If the voter had moved or had a bad telephone number that was noted and they were not called again.

If the voter was not an Obama supporter that was noted and they were not called again.

If the voter was an Obama supporter and had not already voted I told them, “We’ll be calling later on to see how it went”. and we would call in the next pass. Obama supporters who had not voted got at least three telephone calls until they confirmed that they had voted. We were inexorable. If they needed a ride, we got them a ride, if they needed a chair to sit on while they waited in line to vote, we got them a chair.

If they had already voted, that was noted and they were not called again. They were “disappeared” from the list and did not get called on the next pass.

We did not get feedback from flushers, at least in my county. We relied on door knockers in the walkable neighborhoods and telephone calls in the ones that weren’t.

It’s not rocket surgery, why would you waste your time calling people who had already voted, or people who were voting for the other guy, and why does that sound chilling?

People, it is “chilling” because it helped Obama crush McCain.

Stupid democracy in action!

So is a lot of other woo woo horseshit.

An interesting article in the NYT about Palin. One part:

It looks like the GOP Circular Firing Squad (“Ready! Fire! Aim!”) is locked and loaded…

This is exactly how I spent election day at a local precinct – asking people their names as they came in and taking their names off the contact list.

How many of you seriously believed that there wouldn’t be a McCain=honorable storyline after the election? Oh: look at all the things he didn’t do!!

Sorry. Appointing Palin without a vetting process was grossly irresponsible, and short-sighted. I see that McCain didn’t want to bring up Ayeres. But he did in the end didn’t he?

There was little or no substance in his attacks until the very end, when he accused Obama of being a redistributionist. The country soundly thumped McCain down for that one: the progressive income tax has a long and bipartisan history.

McCain has a long history of giving speeches where he expresses his regrets. I’ve been fooled once (Keating 5) and I’ve been fooled twice (South Carolina and the confederate flag) by the guy. After a while, the shtick gets a little old.
Awesome article, btw. Slashdot focused on the hacking incident. I observe that Palin is pretty corrupt. The article is packed with gems: I hope they print the long detailed version.

More post-mortem: CNN reports that Randy Scheunemann, McCain’s top foreign policy adviser was secretly fired last week after he went ballistic on staff members and went off the reservation by leaking rumors to the press. http://politicalticker.blogs.cnn.com/2008/11/05/soruces-mccain-aide-fired-for-trashing-staff/

It will take a while to sort through these conflicting and self-interested accounts.

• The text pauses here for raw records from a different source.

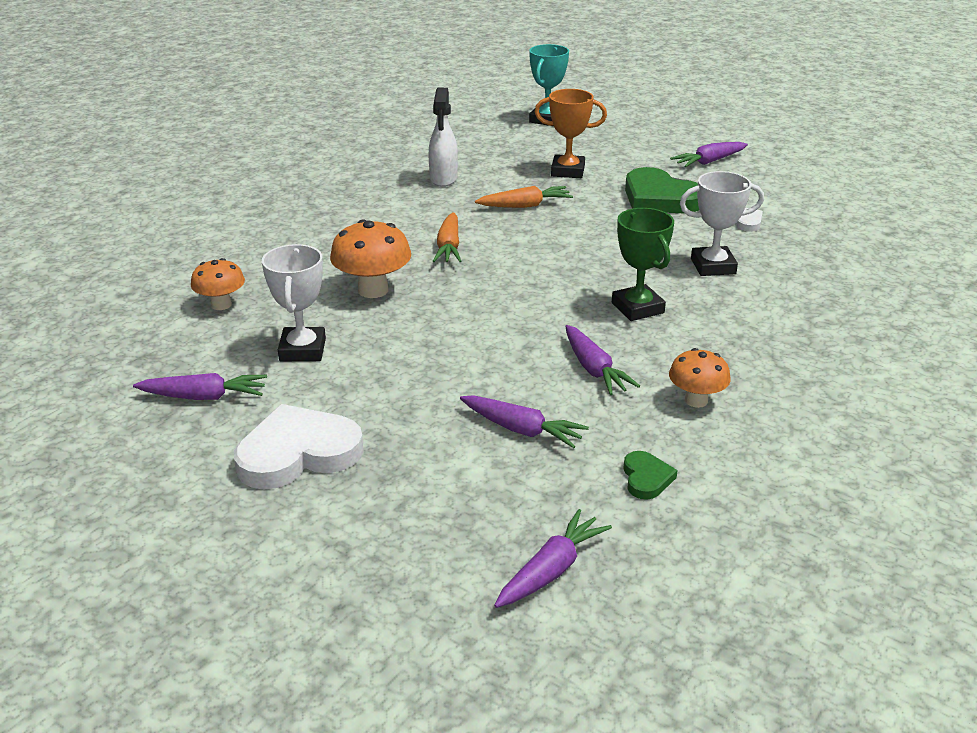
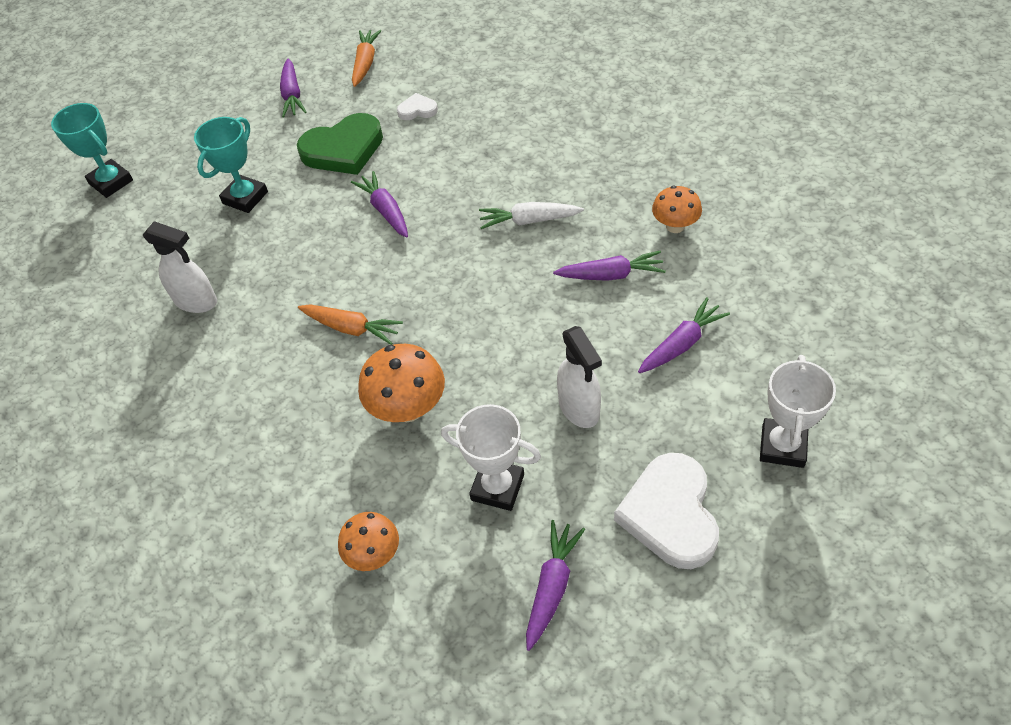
camera: 65 degrees left, 20 degrees up
(408, 378) = (579, 408): none -> white spray bottle
(525, 206) = (300, 248): orange carrot -> orange carrot (365, 63)
(552, 570) = (855, 367): purple carrot -> purple carrot (385, 210)
(568, 171) = (245, 197): orange trophy -> turquoise trophy
(637, 308) = (528, 221): green trophy -> white carrot
(646, 478) = (763, 284): green heart -> none
(713, 266) = (483, 154): white trophy -> white trophy (782, 446)

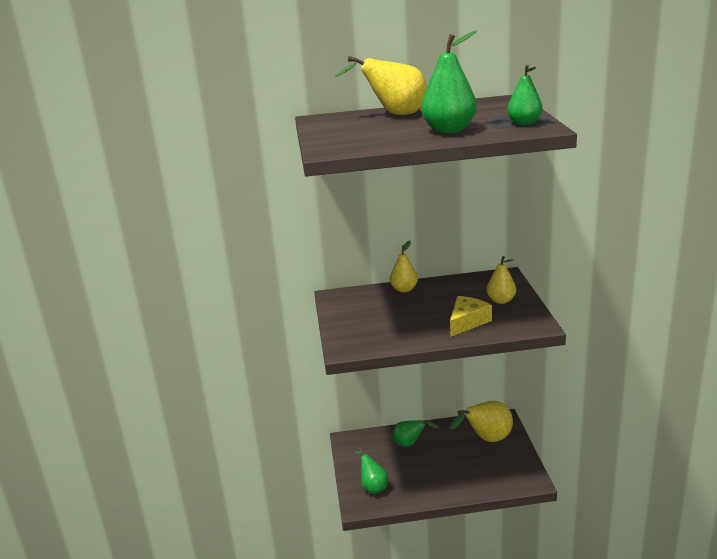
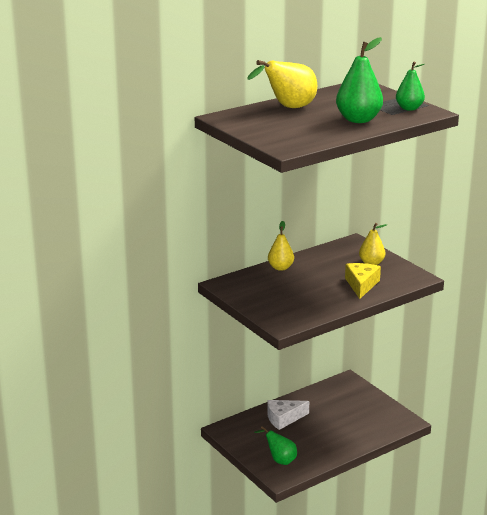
camera: 30 degrees left, 0 degrees up
(410, 444) = (283, 418): green pear -> white cheese
(486, 439) = (346, 399): yellow pear -> none

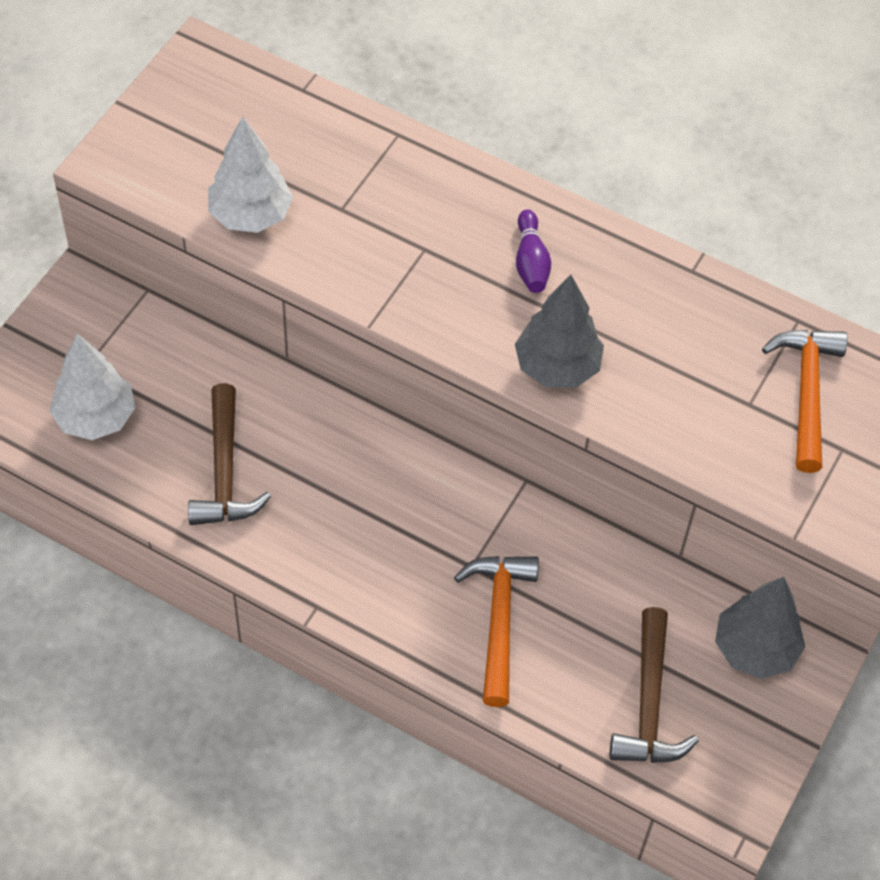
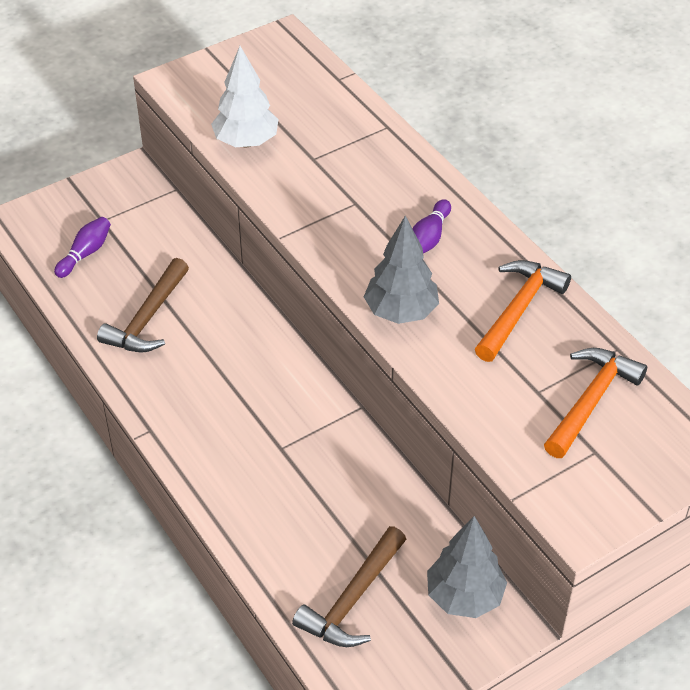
camera: 30 degrees right, 10 degrees down
(96, 418) = (85, 253): white tree -> purple bowling pin
(498, 620) = (275, 493): orange hammer -> orange hammer (518, 309)

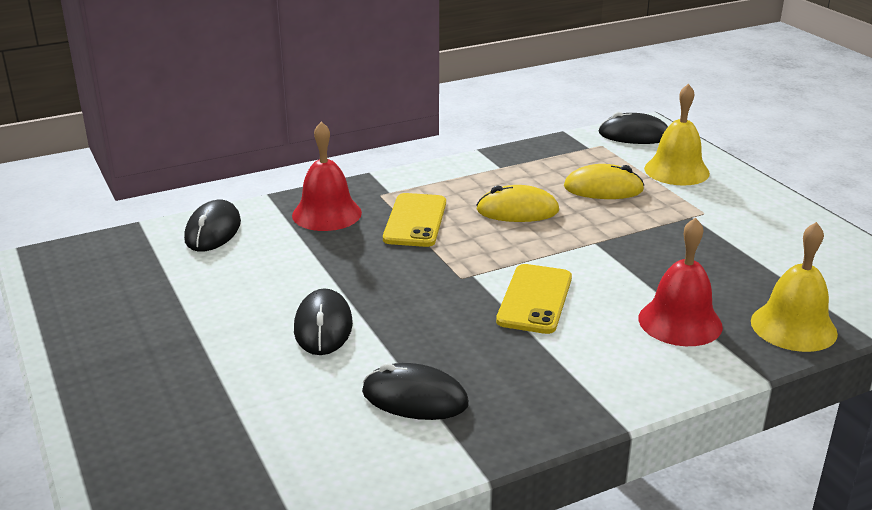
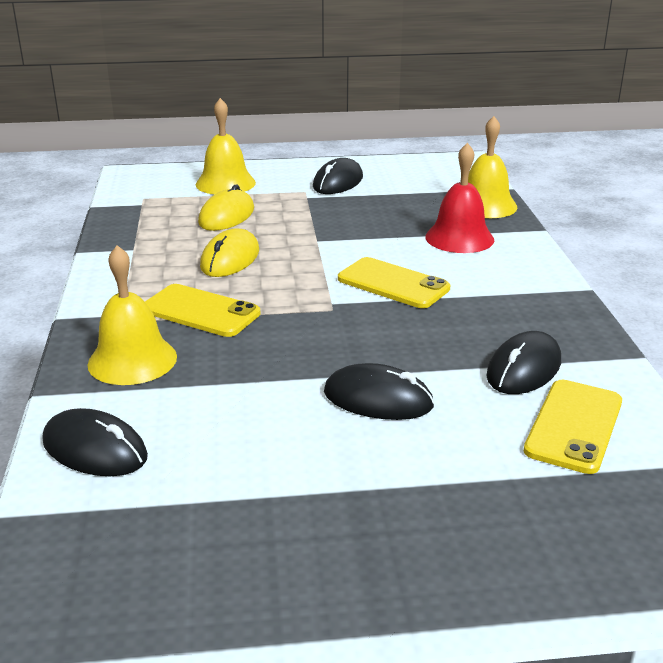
camera: 70 degrees left, 0 degrees up
(327, 214) = (132, 360): red bell -> yellow bell
(327, 438) = (574, 426): none -> yellow phone
(634, 135) = (141, 182): black mouse -> black mouse (338, 182)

Click on the “How he Won” link for Chapter 1 of the full article. It talks about how Obama convinced Michelle that he should run, and has a bit about Billary’s meltdown in Iowa. Makes me really glad that Obama got the nomination.

My birthday is coming up soon, and reading through this dirt makes an excellent present!

We’re you working for the Obama campaign? Or your local elections board?

Much of the criticism of Obama during the early debates in the primary was that his answers were too convoluted and academic, as though he were trying to grapple with complex issues in a subtle way. God forbid. :rolleyes: But the reality is that although a good leader has to *think *that way, they can’t *talk *that way–at least, not if they want to get elected.

Fox reports that Palin didn’t know that Africa was a continent, and that she did not know the countries in Nafta (or what countries are in North America).

What was McCain thinking?!

So the storyline from the McCain people is that eeeeeeverything was Palin’s fault. The Newsweek story and this stuff about the Couric interview also backs up an idea I’d heard elsewhere: McCain really resents people he perceives as unqualified when they try to advance beyond their abilities and experience. Kinda makes you wonder why he put himself in that situation. :stuck_out_tongue:

Someone should be picking his clothes for him. He has enough things to deal with.

If somebody follows him around with a bottle of sanitizer to disinfect his hands after handshakes, somebody can take care of his apparel.